The old man took the last slow steps to the lower level, then approached.

“And your little friend. I’ve seen her. She can show herself.”

Pomp became visible and peeked out, from under Heraclix’s cloak.

“It’s okay,” the Serb said. “I have no intention of hurting you.”

Pomp mumbled something unintelligible to Heraclix.

“I’m very sorry, sir,” Heraclix said to him, “but I’m afraid you are mistaken. I am not here to be healed, I—”

“Oh, but you are here to be healed,” the Serb said. “You are indeed. You couldn’t have come in here otherwise.”

“But I am here to speak with you,” he held his left hand up, “about this.”

The Serb turned his face away at an angle but kept his eyes locked on the hand, as if he was keeping the option to flee open, though he couldn’t help but stare at the blue thing attached to Heraclix’s arm. His face became momentarily vacant, as if he was mesmerized by the ghoulish appendage. All cheerfulness had left his face.

“We can talk about that soon enough,” the Serb said. “But first, you do need to be healed.”

He slowly walked over to Heraclix and knelt down. His knees creaked and his back popped as he situated himself. He reached out and touched the wounded leg with his right hand.

Heraclix watched as the Serb reached up with his left arm, toward the necklace that hung over his chest. A shock passed through Heraclix as it became clear that the Serb had no left hand, that it had been severed at precisely the point where Heraclix’s own left hand had begun.
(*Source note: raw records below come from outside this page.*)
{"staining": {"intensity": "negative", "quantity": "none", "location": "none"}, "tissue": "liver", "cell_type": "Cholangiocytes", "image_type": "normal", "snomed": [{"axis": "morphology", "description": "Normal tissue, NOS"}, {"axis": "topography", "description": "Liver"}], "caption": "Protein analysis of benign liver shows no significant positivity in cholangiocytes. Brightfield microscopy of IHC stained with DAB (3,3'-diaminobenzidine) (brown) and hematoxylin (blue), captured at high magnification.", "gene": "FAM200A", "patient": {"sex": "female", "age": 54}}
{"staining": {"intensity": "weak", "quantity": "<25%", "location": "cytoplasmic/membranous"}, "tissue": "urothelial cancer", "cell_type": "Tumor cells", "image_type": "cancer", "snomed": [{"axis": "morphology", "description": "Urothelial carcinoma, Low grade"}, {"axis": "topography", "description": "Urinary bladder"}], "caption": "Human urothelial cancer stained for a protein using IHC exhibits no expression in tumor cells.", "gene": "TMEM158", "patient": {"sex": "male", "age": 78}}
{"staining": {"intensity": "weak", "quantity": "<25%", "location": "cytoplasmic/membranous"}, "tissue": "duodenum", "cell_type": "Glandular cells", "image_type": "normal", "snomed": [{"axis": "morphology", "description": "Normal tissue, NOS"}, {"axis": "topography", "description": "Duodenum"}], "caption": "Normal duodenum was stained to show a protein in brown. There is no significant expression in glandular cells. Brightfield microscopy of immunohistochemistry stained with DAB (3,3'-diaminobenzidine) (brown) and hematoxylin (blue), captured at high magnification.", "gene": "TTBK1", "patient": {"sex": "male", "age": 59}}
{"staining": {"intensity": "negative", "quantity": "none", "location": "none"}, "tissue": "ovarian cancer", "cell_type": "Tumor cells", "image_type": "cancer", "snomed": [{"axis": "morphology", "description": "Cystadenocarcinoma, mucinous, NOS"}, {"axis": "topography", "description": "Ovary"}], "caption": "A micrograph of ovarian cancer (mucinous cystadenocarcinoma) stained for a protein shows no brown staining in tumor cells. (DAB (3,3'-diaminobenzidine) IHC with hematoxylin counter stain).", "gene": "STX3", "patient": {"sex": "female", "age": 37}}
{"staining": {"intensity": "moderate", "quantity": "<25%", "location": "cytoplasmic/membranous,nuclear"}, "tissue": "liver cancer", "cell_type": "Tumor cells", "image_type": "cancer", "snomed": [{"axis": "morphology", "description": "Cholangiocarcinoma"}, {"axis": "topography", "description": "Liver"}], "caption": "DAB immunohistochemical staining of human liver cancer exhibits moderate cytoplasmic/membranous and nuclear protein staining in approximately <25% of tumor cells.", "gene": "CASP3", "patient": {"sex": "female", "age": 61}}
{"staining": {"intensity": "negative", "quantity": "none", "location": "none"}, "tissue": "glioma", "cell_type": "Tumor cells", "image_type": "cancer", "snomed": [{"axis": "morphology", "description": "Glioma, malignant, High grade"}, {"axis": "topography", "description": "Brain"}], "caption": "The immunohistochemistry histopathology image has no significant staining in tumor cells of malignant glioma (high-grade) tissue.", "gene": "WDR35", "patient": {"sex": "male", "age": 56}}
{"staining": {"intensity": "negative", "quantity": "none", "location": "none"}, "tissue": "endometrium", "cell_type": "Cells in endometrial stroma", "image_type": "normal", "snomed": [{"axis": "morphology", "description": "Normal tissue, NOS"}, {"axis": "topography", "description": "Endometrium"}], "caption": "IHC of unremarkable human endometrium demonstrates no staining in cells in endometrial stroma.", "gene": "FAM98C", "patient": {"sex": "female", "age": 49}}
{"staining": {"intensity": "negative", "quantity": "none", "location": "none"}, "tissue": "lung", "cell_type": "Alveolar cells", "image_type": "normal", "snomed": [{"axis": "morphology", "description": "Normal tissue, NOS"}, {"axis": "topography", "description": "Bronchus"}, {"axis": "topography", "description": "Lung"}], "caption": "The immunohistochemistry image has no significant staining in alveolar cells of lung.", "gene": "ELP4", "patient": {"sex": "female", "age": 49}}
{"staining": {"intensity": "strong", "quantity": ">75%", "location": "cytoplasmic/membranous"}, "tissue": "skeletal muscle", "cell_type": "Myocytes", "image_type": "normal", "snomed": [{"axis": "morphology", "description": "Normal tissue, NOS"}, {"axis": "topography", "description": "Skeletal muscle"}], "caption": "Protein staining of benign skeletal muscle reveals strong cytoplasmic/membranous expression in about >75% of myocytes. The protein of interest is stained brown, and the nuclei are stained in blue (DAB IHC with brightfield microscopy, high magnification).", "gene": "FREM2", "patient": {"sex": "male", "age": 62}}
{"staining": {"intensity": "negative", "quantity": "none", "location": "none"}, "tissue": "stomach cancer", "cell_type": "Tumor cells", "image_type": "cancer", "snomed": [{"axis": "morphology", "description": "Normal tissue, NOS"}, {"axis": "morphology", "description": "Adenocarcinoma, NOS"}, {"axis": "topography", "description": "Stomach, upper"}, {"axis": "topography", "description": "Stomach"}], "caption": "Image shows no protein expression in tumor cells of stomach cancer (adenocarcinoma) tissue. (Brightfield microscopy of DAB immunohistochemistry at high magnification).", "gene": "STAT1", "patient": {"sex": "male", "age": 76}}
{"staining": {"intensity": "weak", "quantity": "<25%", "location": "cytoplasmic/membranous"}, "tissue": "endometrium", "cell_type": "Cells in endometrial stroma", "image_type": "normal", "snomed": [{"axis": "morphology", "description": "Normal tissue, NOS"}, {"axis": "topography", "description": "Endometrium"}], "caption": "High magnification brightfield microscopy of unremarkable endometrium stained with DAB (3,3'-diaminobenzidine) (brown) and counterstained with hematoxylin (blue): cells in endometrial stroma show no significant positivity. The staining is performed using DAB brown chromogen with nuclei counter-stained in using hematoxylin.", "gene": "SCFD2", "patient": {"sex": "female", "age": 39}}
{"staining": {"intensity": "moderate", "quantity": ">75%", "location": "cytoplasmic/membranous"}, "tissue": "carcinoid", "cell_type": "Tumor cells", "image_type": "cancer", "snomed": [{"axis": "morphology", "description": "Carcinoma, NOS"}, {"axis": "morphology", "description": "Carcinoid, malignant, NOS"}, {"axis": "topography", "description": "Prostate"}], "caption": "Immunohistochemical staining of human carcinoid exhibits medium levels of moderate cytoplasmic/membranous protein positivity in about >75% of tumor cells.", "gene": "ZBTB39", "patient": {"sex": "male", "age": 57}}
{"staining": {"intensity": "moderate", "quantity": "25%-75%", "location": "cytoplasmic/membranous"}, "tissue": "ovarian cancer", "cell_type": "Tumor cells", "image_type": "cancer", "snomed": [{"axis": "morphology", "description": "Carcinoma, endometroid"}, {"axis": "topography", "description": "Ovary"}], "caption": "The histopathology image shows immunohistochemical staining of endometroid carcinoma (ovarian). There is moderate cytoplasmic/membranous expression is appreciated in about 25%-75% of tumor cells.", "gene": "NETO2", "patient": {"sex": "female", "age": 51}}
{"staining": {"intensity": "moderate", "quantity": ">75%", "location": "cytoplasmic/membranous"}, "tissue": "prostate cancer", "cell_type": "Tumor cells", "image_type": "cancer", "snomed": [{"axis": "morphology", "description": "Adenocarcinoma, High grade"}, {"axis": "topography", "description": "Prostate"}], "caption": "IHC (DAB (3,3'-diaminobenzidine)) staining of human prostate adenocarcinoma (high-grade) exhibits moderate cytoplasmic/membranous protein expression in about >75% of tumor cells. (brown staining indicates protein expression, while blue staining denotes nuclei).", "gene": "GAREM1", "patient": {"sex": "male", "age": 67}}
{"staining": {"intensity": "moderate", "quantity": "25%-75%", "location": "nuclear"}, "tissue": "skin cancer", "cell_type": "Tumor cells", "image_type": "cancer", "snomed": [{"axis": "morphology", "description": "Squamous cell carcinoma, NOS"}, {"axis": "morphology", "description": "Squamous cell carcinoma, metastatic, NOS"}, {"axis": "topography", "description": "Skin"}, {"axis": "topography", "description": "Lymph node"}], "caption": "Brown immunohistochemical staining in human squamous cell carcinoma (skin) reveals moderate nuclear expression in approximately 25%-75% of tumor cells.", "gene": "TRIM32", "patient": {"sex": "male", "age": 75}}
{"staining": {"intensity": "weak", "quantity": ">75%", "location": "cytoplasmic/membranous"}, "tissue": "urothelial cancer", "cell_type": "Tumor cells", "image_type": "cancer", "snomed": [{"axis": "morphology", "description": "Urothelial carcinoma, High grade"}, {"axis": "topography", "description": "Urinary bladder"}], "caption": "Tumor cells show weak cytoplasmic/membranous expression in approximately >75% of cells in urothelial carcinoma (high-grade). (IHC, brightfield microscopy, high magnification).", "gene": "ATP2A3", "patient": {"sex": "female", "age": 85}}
An even greater shock overtook him as he watched the medallion move, as if it was being manipulated by a hand of flesh.

“This is yours!” Heraclix said, holding the hand up. “You didn’t just send it, you severed it!”

“Patience, my friend,” the Serb said. “Look, the leg begins to heal.”

Heraclix had been so enamored of his own self-righteous indignation that he had failed to notice that the pain in his leg had subsided from something rather acute to merely bothersome. The Serb walked his fingers along the line of the wound that Von Helmutter had ripped up Heraclix’s leg. As he did so, the seam came together, sinew and skin mending behind the Serb’s fingers. Pomp gasped in surprise.